*** Opening RECORDS FOR THIS TASK ***

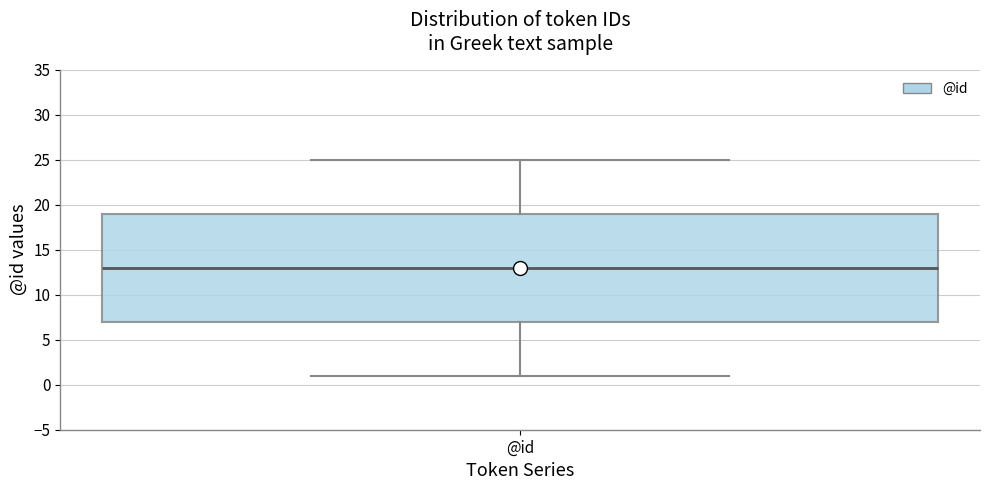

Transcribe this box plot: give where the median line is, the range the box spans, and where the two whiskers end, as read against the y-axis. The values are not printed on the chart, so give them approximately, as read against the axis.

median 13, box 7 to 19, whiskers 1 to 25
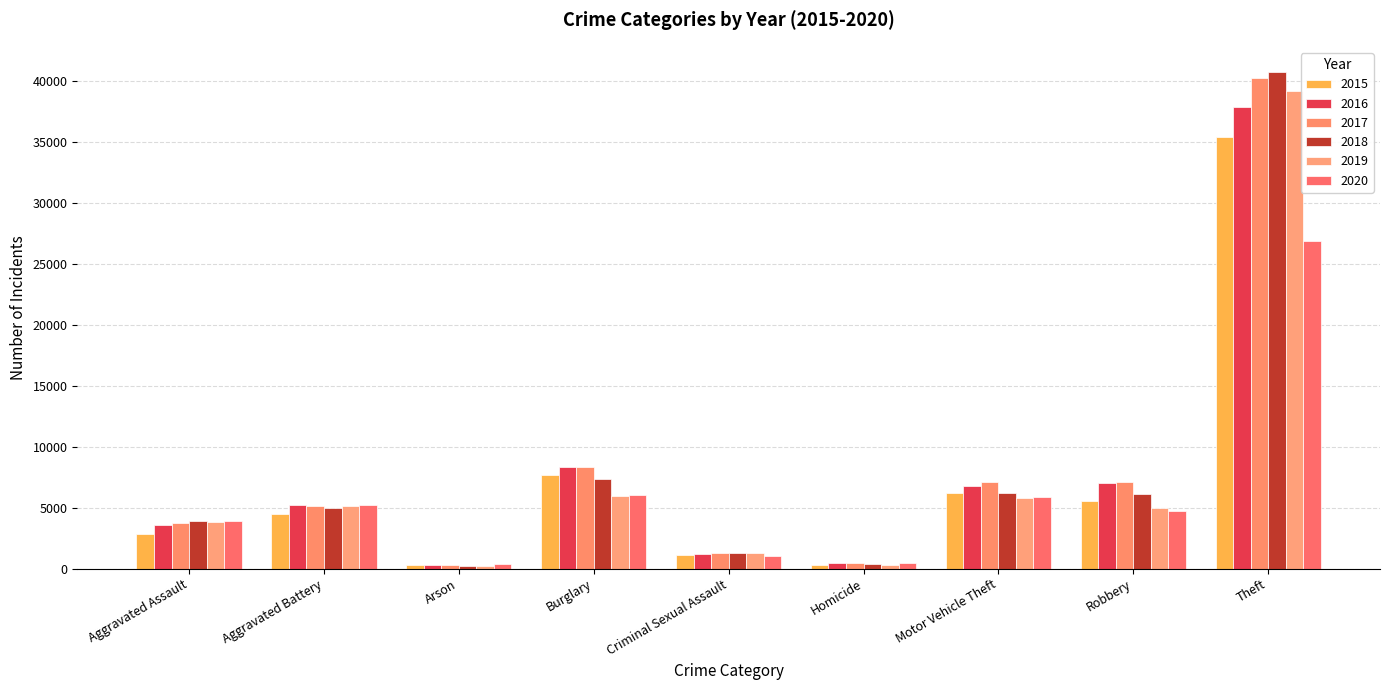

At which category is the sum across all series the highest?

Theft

*** Closing RECORDS FOR THIS TASK ***
*** Opening RECORDS FOR THIS TASK ***

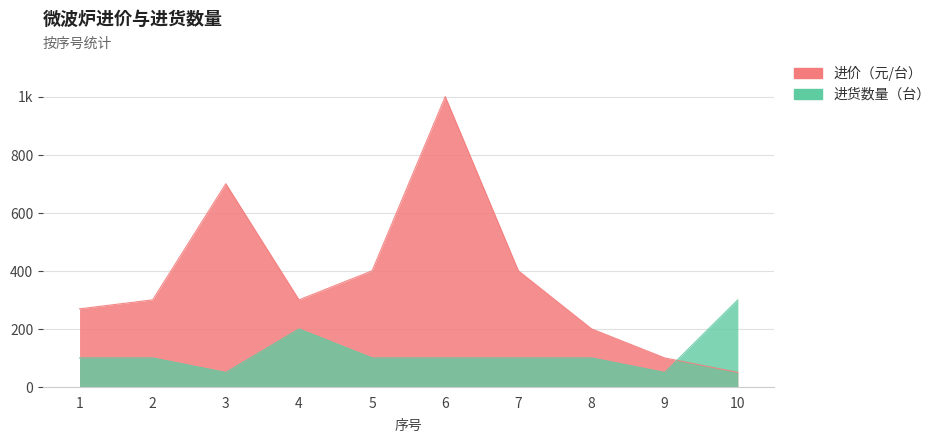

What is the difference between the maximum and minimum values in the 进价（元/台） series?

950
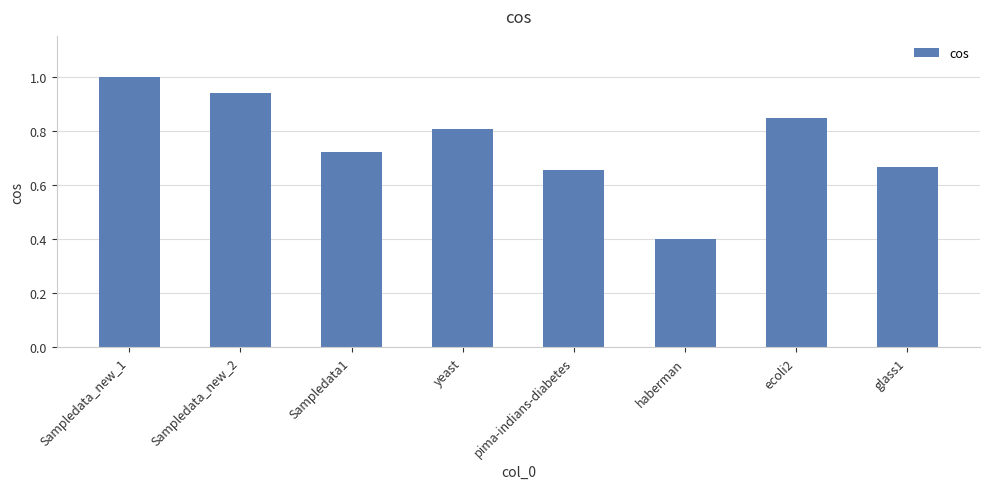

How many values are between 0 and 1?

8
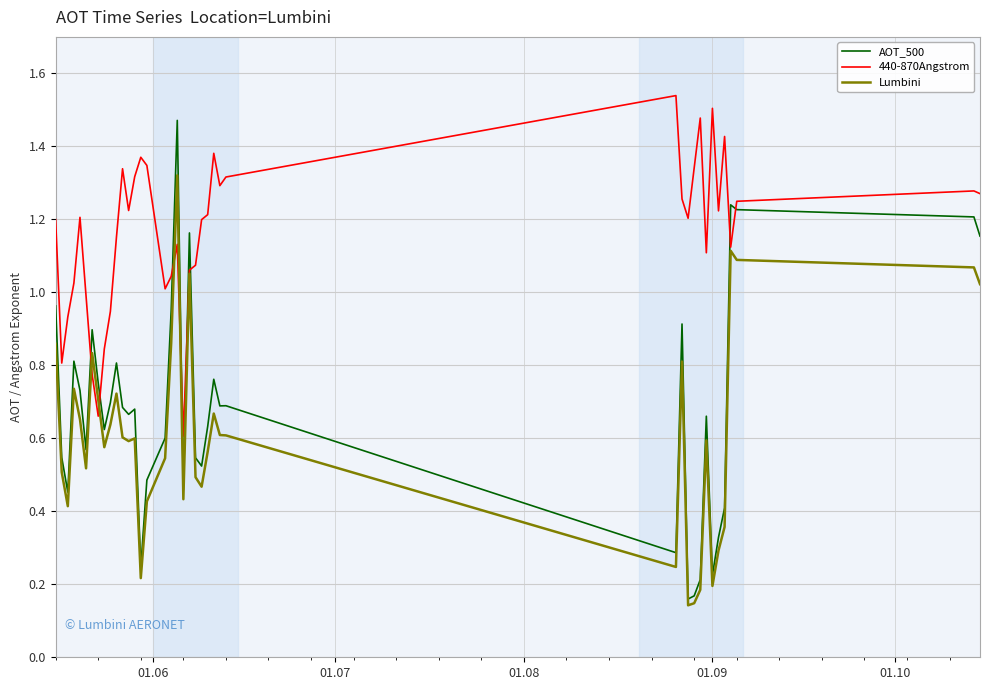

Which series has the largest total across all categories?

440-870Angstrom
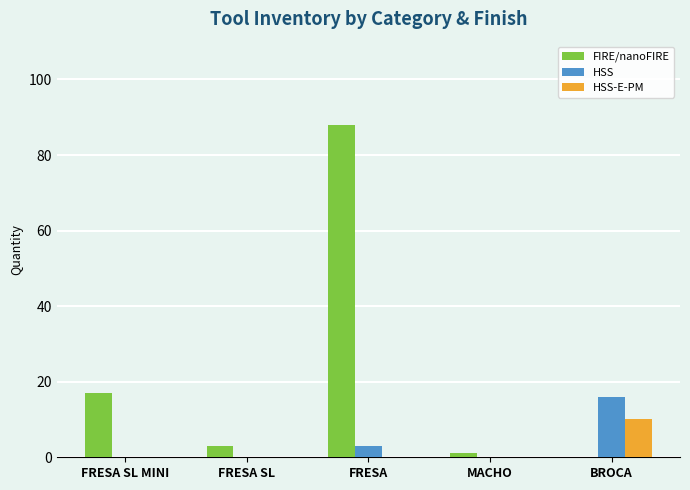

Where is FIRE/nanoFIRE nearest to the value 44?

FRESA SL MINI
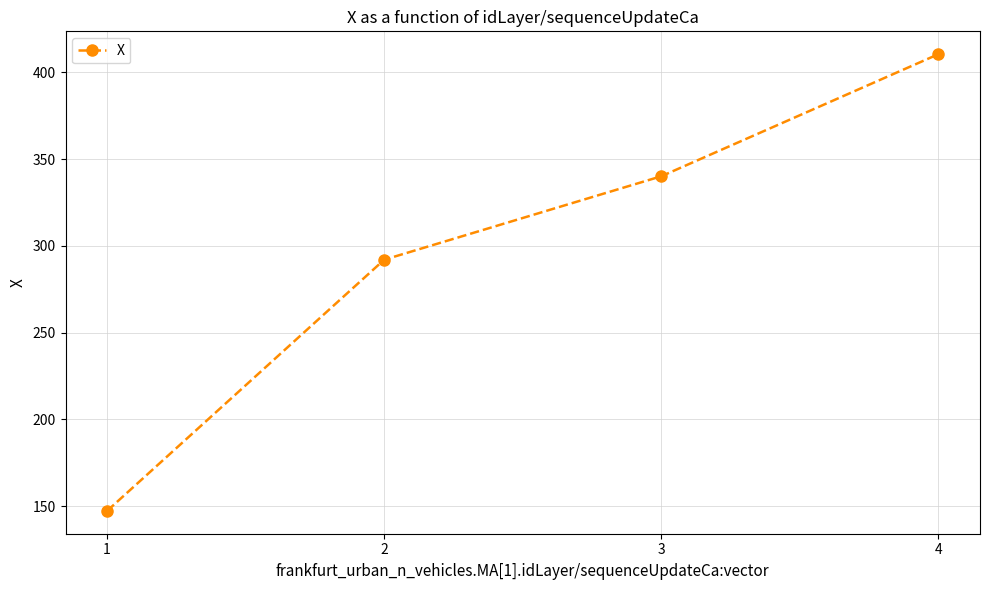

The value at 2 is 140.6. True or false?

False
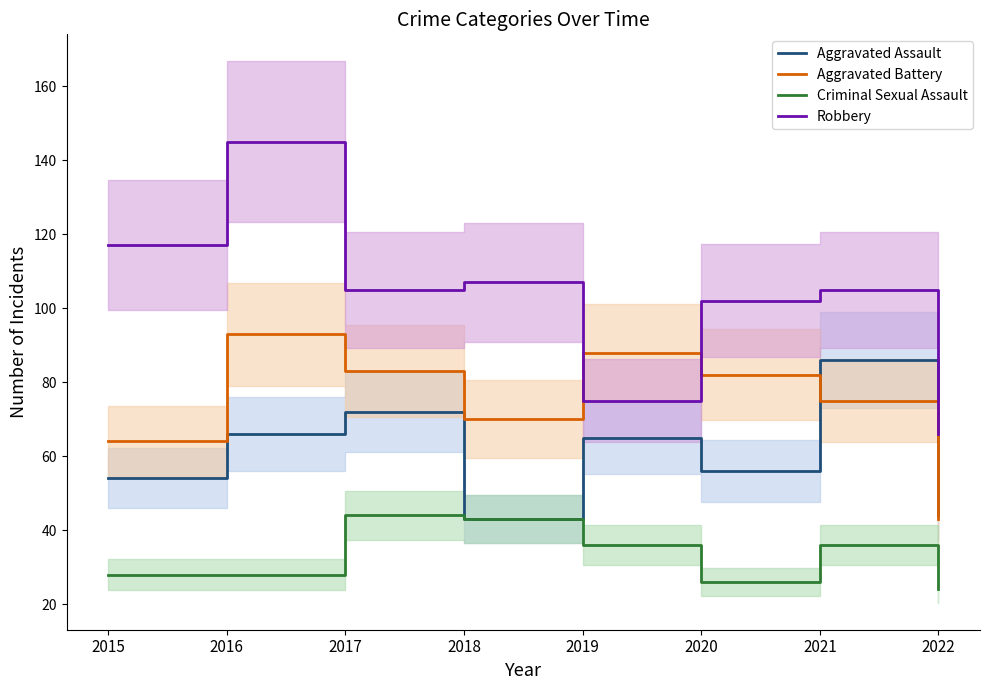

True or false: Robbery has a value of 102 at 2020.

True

*** Closing RECORDS FOR THIS TASK ***

> **WHAT NEEDS TO BE DONE**:
Identify every line in the items above that contains the word "whiskers", and copy each of those lines.

> **ANSWER TO THE PROBLEM**:
Transcribe this box plot: give where the median line is, the range the box spans, and where the two whiskers end, as read against the y-axis. The values are not printed on the chart, so give them approximately, as read against the axis.
median 13, box 7 to 19, whiskers 1 to 25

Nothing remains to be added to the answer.